Otherwise, if the alert rule does not indicate "sending the alert
message for each occurrence of an abnormality", the alert agent 324
determines whether the alert rule indicates "sending the alert
message only once for all occurrences of the same abnormality"
(step S704), and if so, determines whether this alert message is
the same as the previous alert message of the current monitoring
item (step S705).
[0056] Subsequent to step S705, if this alert message is the same
as the previous one, the alert agent 324 does not send this alert
message and the method ends. Otherwise, if this alert message is
not the same as the previous one, the alert agent 324 updates the
latest alert message of the current monitoring item to be this
alert message (step S706), and the method proceeds to step
S703.
[0057] Subsequent to step S704, if the alert rule does not indicate
"sending the alert message only once for all occurrences of the
same abnormality", the alert agent 324 determines whether the alert
rule indicates "sending the alert message only once in a
predetermined period of time for all occurrences of the same
abnormality" (step S707), and if so, determines whether this alert
message is the same as the previous alert message of the current
monitoring item (step S708).
[0058] Subsequent to step S708, if this alert message is not the
same as the previous one, the alert agent 324 updates the latest
alert message of the current monitoring item to be this alert
message and restarts the retry timer (step S709), and the method
proceeds to step S703. Otherwise, if this alert message is the same
as the previous one, the alert agent 324 determines whether the
retry timer corresponding to the current monitoring item has
expired (the expiry of the retry timer indicates that the
predetermined period of time has passed since the last and the same
alert message) (step S710), and if so, restarts the retry timer
(step S711), and the method proceeds to step S703. Otherwise, if
the retry timer has not expired yet, the method ends.

→ Activity list:
**a)** In the alert-rule text, what does the expiry of the retry timer indicate?
**b)** Reproduce the alert-rule text from "[0058] Subsequent to" to "yet, the method ends.".

→ Source information:
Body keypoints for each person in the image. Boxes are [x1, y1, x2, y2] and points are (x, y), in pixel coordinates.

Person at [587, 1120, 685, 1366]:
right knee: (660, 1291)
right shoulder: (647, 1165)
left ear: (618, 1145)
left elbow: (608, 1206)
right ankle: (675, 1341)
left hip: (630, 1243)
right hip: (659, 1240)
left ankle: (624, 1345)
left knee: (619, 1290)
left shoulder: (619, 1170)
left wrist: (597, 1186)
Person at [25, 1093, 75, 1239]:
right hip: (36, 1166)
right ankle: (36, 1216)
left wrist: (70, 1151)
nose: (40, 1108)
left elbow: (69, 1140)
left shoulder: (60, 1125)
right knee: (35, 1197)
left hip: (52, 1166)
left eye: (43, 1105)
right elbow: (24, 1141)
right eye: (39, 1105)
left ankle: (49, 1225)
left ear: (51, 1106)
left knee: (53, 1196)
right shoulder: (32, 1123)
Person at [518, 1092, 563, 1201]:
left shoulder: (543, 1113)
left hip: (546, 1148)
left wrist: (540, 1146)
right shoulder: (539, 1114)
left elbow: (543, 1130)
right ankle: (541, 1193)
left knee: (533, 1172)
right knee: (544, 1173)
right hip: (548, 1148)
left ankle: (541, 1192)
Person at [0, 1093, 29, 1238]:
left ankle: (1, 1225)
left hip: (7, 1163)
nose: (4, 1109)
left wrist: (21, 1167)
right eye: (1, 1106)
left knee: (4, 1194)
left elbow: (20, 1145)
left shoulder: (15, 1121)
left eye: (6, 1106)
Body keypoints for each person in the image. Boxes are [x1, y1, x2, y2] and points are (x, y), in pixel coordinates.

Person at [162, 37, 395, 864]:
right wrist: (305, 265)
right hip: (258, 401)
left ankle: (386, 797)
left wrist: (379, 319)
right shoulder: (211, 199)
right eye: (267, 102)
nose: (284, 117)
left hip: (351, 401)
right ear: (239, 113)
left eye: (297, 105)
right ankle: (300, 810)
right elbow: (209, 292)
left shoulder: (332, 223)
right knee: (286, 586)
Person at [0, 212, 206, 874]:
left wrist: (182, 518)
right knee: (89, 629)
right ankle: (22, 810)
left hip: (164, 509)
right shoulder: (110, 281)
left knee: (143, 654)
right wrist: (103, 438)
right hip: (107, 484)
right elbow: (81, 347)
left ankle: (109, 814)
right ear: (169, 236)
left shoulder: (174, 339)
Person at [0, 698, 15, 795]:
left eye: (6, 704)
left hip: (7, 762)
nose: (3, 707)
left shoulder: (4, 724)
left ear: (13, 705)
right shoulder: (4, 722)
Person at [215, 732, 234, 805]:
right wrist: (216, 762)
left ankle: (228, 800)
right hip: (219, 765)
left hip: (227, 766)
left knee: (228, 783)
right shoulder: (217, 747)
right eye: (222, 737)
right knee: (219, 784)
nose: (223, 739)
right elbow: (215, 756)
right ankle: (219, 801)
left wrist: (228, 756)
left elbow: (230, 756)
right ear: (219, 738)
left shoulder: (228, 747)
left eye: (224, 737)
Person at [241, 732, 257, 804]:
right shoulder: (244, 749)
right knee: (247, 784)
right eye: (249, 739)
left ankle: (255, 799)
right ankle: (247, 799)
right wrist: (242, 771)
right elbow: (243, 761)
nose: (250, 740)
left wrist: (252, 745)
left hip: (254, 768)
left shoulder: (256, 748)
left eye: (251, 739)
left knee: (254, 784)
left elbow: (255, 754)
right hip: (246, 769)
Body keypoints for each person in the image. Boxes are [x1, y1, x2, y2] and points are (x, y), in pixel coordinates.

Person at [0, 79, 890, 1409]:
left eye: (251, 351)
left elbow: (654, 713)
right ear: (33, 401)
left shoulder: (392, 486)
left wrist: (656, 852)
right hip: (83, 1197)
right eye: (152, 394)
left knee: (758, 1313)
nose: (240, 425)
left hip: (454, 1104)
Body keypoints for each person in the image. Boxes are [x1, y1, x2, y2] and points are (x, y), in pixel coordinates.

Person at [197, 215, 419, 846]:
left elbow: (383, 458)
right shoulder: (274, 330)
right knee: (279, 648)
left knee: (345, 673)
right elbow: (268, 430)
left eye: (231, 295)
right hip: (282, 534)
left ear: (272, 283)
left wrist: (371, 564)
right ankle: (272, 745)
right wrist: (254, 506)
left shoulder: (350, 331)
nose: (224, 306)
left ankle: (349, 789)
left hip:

→ Answers by task:
**a)** It indicates that the predetermined period of time has passed since the last and the same alert message.

**b)**
[0058] Subsequent to step S708, if this alert message is not the
same as the previous one, the alert agent 324 updates the latest
alert message of the current monitoring item to be this alert
message and restarts the retry timer (step S709), and the method
proceeds to step S703. Otherwise, if this alert message is the same
as the previous one, the alert agent 324 determines whether the
retry timer corresponding to the current monitoring item has
expired (the expiry of the retry timer indicates that the
predetermined period of time has passed since the last and the same
alert message) (step S710), and if so, restarts the retry timer
(step S711), and the method proceeds to step S703. Otherwise, if
the retry timer has not expired yet, the method ends.